How Machete Kills stacks up to Machete in terms of quality will also be a matter of debate. My company and I mostly agreed that the second movie was superior to the first, but that’s because we were going for the action-packed craziness. That, along with the female presence in the sequel, is undeniably improved compared to the first movie.
On the other hand however, the added gloss and obvious attempt to respond to mainstream feedback from DVD rentals might make Machete Kills feel a bit too clean compared to the grungier and more hard-hitting first movie. If you liked the raw, testosterone-packed grit best in Machete, you’ll likely feel that the first movie is the superior of the two.
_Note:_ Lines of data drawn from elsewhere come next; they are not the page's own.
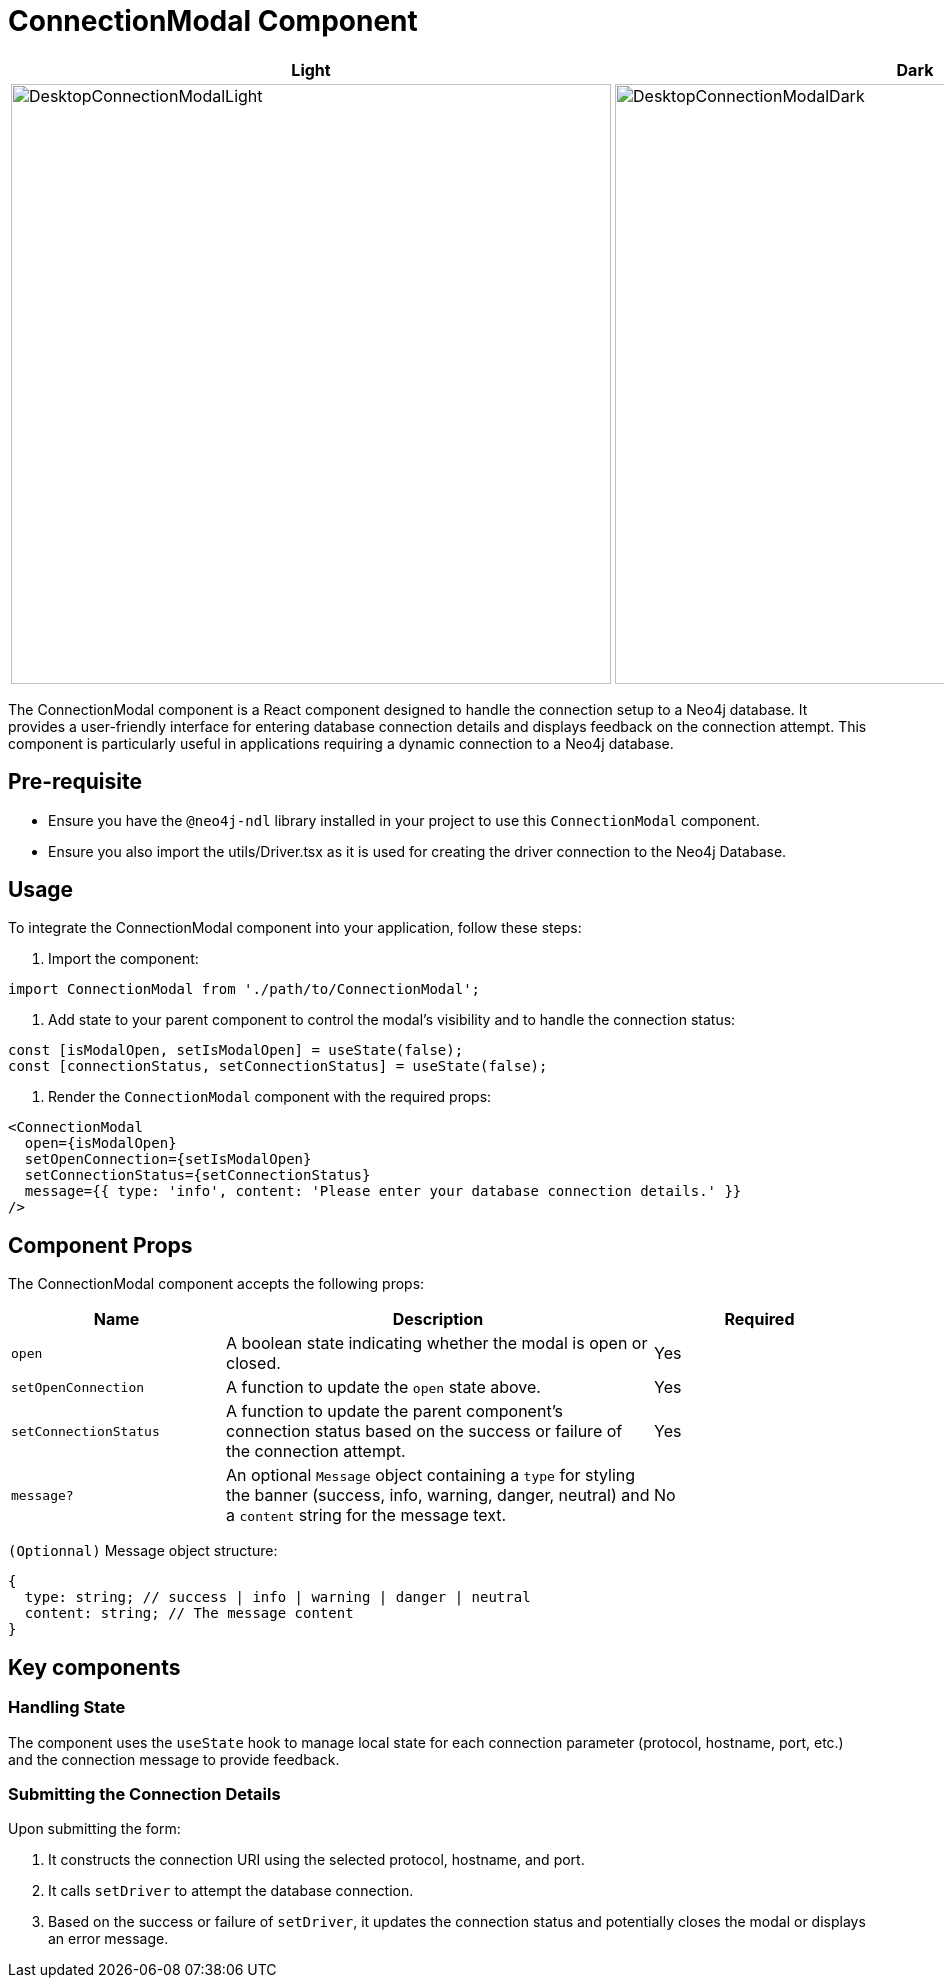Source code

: = ConnectionModal Component

[cols="1a,1a"]
|===
| Light | Dark

| image::Components/DesktopConnectionModalLight.png[DesktopConnectionModalLight,width=600,height=600]
| image::Components/DesktopConnectionModalDark.png[DesktopConnectionModalDark,width=600,height=600]
|===

The ConnectionModal component is a React component designed to handle the connection setup to a Neo4j database. It provides a user-friendly interface for entering database connection details and displays feedback on the connection attempt. This component is particularly useful in applications requiring a dynamic connection to a Neo4j database.

== Pre-requisite

- Ensure you have the `@neo4j-ndl` library installed in your project to use this `ConnectionModal` component.
- Ensure you also import the utils/Driver.tsx as it is used for creating the driver connection to the Neo4j Database.

== Usage

To integrate the ConnectionModal component into your application, follow these steps:

1. Import the component:

[source,jsx]
----
import ConnectionModal from './path/to/ConnectionModal';
----

2. Add state to your parent component to control the modal's visibility and to handle the connection status:

[source,jsx]
----
const [isModalOpen, setIsModalOpen] = useState(false);
const [connectionStatus, setConnectionStatus] = useState(false);
----

3. Render the `ConnectionModal` component with the required props:

[source,jsx]
----
<ConnectionModal
  open={isModalOpen}
  setOpenConnection={setIsModalOpen}
  setConnectionStatus={setConnectionStatus}
  message={{ type: 'info', content: 'Please enter your database connection details.' }}
/>
----

== Component Props

The ConnectionModal component accepts the following props:

[cols="1,2,1"]
|===
| Name | Description | Required

| `open`
| A boolean state indicating whether the modal is open or closed.
| Yes
| `setOpenConnection`
| A function to update the `open` state above.
| Yes
| `setConnectionStatus`
| A function to update the parent component's connection status based on the success or failure of the connection attempt.
| Yes
| `message?`
| An optional `Message` object containing a `type` for styling the banner (success, info, warning, danger, neutral) and a `content` string for the message text.
| No
|===

`(Optionnal)` Message object structure:

[source,typescript]
----
{
  type: string; // success | info | warning | danger | neutral
  content: string; // The message content
}
----

== Key components

=== Handling State

The component uses the `useState` hook to manage local state for each connection parameter (protocol, hostname, port, etc.) and the connection message to provide feedback.

=== Submitting the Connection Details

Upon submitting the form:

1. It constructs the connection URI using the selected protocol, hostname, and port.
2. It calls `setDriver` to attempt the database connection.
3. Based on the success or failure of `setDriver`, it updates the connection status and potentially closes the modal or displays an error message.

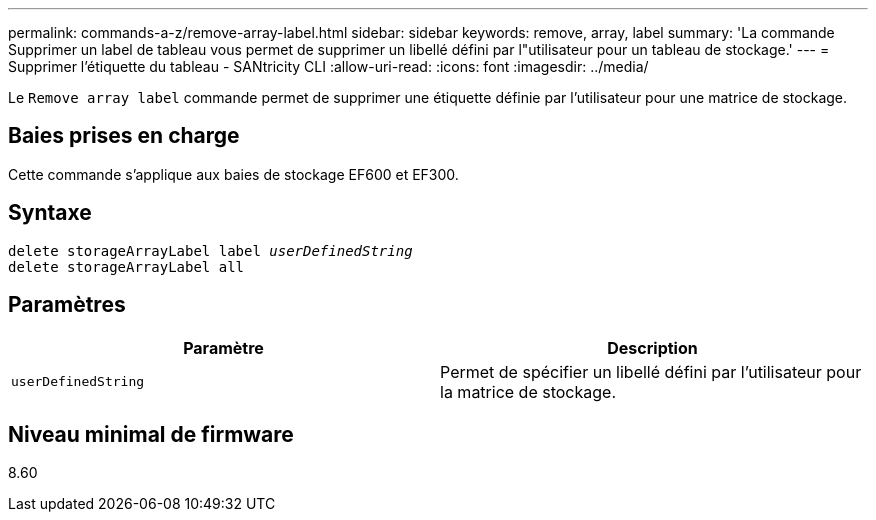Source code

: ---
permalink: commands-a-z/remove-array-label.html 
sidebar: sidebar 
keywords: remove, array, label 
summary: 'La commande Supprimer un label de tableau vous permet de supprimer un libellé défini par l"utilisateur pour un tableau de stockage.' 
---
= Supprimer l'étiquette du tableau - SANtricity CLI
:allow-uri-read: 
:icons: font
:imagesdir: ../media/


[role="lead"]
Le `Remove array label` commande permet de supprimer une étiquette définie par l'utilisateur pour une matrice de stockage.



== Baies prises en charge

Cette commande s'applique aux baies de stockage EF600 et EF300.



== Syntaxe

[source, cli, subs="+macros"]
----
delete storageArrayLabel label pass:quotes[_userDefinedString_]
delete storageArrayLabel all
----


== Paramètres

|===
| Paramètre | Description 


 a| 
`userDefinedString`
 a| 
Permet de spécifier un libellé défini par l'utilisateur pour la matrice de stockage.

|===


== Niveau minimal de firmware

8.60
Still, even if it is mainly designed for people who are already fans of the first movie (and Grindhouse), and even if it’s a blatant celebration of irresponsible filmmaking, which may bother some (not me, but some), Machete Kills is just a huge amount of fun for people who enjoy cult-flavoured movies. It’s truly inspired in its brilliantly-calculated stupidity, and if you don’t mind the frequent bloody violence and sex jokes, you’ll likely find yourself enjoying it in all of its delightfully bad taste.